Intention and Value of Change

Ensure compliant Get Metrics responses are provided to allow detailed analysis of ecosystem performance.

Area Affected

Get Metrics endpoint > ErrorMetricsV2 schema

Change Proposed

Make the following changes to the documentation only, to provide clarity of the existing requirement. No changes to the endpoint version or structure are proposed.

Name Description
»» additionalProperties Number of errors for a specific HTTP error code. Note that the property name must be 3 digits represent the HTTP error code the error is for
This is a placeholder field to be substituted with each respective HTTP error code in the 4xx and 5xx range recorded by the Data Holder. It is represented by property1 and property2 in the Non-normative Examples section. Note that the property name MUST be the three-digit HTTP error code as per the adjacent 500 example. All possible property names have not been defined as the range is expected to vary across participants. Examples would include, but are not limited to: 400, 401, 403, 404, 405, 406, 415, 422, 429, 500, 503, 504.
»» 500 Number of errors for HTTP error code 500. Note that this field is an example of a single entry due to the lack of OAS support [for the] JSON Schema patternProperties syntax. See the additionalProperties field in this schema for the generic property structure for error code counts
Reflecting the description provided in the adjacent additionalProperties field, this is an example demonstrating the structure for reporting the number of calls resulting in HTTP error code 500. Each error code recorded by the Data Holder in the 4xx and 5xx range MUST be provided in this format against the respective property name.
perlboy commented 2 months ago

The published openapi specification does not specify these additional error codes and the reason provided isn't justification (all the codes can be listed and specified as optional). On this basis this is not a non-breaking change, will require an update to the API specification and an associated FDO.
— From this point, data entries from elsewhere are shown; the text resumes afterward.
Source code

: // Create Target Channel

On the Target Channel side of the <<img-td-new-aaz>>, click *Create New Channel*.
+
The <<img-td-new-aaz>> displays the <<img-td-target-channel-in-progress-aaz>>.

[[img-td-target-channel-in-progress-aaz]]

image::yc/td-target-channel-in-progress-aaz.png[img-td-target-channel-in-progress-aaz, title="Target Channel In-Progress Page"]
cuctran-greatsouthernbank commented 4 days ago

Hi @nils-work, When we implemented ErrorMetricsV2, our interpretation was that we were required to report the server-side errors only. This was written in the Description for Aggregate error metric and by that, should also be applicable to the Unauthenticated and Authenticated error metrics.

If 4xx errors are required to be reported, then I suggest we also change the description of the Aggregate error metric. That would become a breaking change for GSB.

image

nils-work commented 4 days ago

Hi @cuctran-greatsouthernbank

The aggregate property is a continuation of the error reporting that was available prior to Get Metrics v4, which was expected to capture server-side (5xx) codes only. The earlier structure was retained as aggregate in v4 to facilitate the reporting transition for the ACCC. It is unrelated to the change proposed in this issue and will remain unaffected.
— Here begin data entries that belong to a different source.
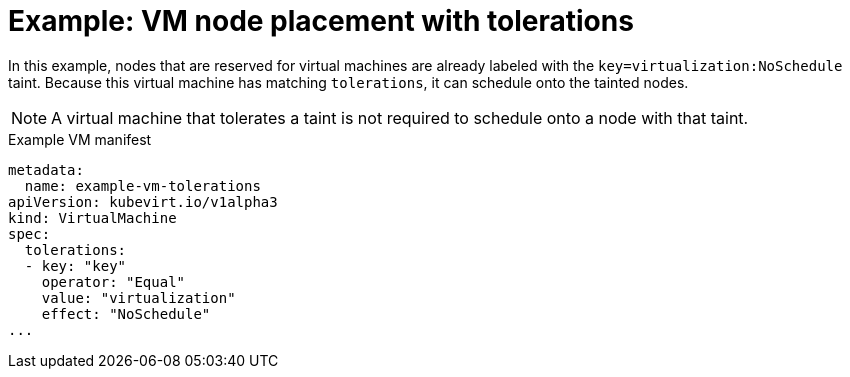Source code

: // Module included in the following assemblies:
//
// * virt/virtual_machines/advanced_vm_management/virt-specifying-nodes-for-vms.adoc

[id="virt-example-vm-node-placement-tolerations_{context}"]
= Example: VM node placement with tolerations

[role="_abstract"]
In this example, nodes that are reserved for virtual machines are already labeled with the `key=virtualization:NoSchedule` taint. Because this virtual machine has matching `tolerations`, it can schedule onto the tainted nodes.

[NOTE]
====
A virtual machine that tolerates a taint is not required to schedule onto a node with that taint.
====

.Example VM manifest
[source,yaml]
----
metadata:
  name: example-vm-tolerations
apiVersion: kubevirt.io/v1alpha3
kind: VirtualMachine
spec:
  tolerations:
  - key: "key"
    operator: "Equal"
    value: "virtualization"
    effect: "NoSchedule"
...
----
The breakdown by unauthenticated and authenticated, and per code (in the 4xx and 5xx range) in v4 was to provide greater insight.

The detail from the Decision that introduced these fields in v4 stated:

  • The ErrorMetrics model will be changed from a number to an object with the following:
    • Two fields containing objects named authenticated and unauthenticated to separate the errors for authenticated vs unauthenticated APIs
    • Each of these objects will contain objects per period containing a series of fields with the label of each field being a HTTP Status Code (e.g. 422, 500, etc) and the value being a number indicating the number of errors for the period

Guidance on error reporting, including some of this detail is available in this article - Errors.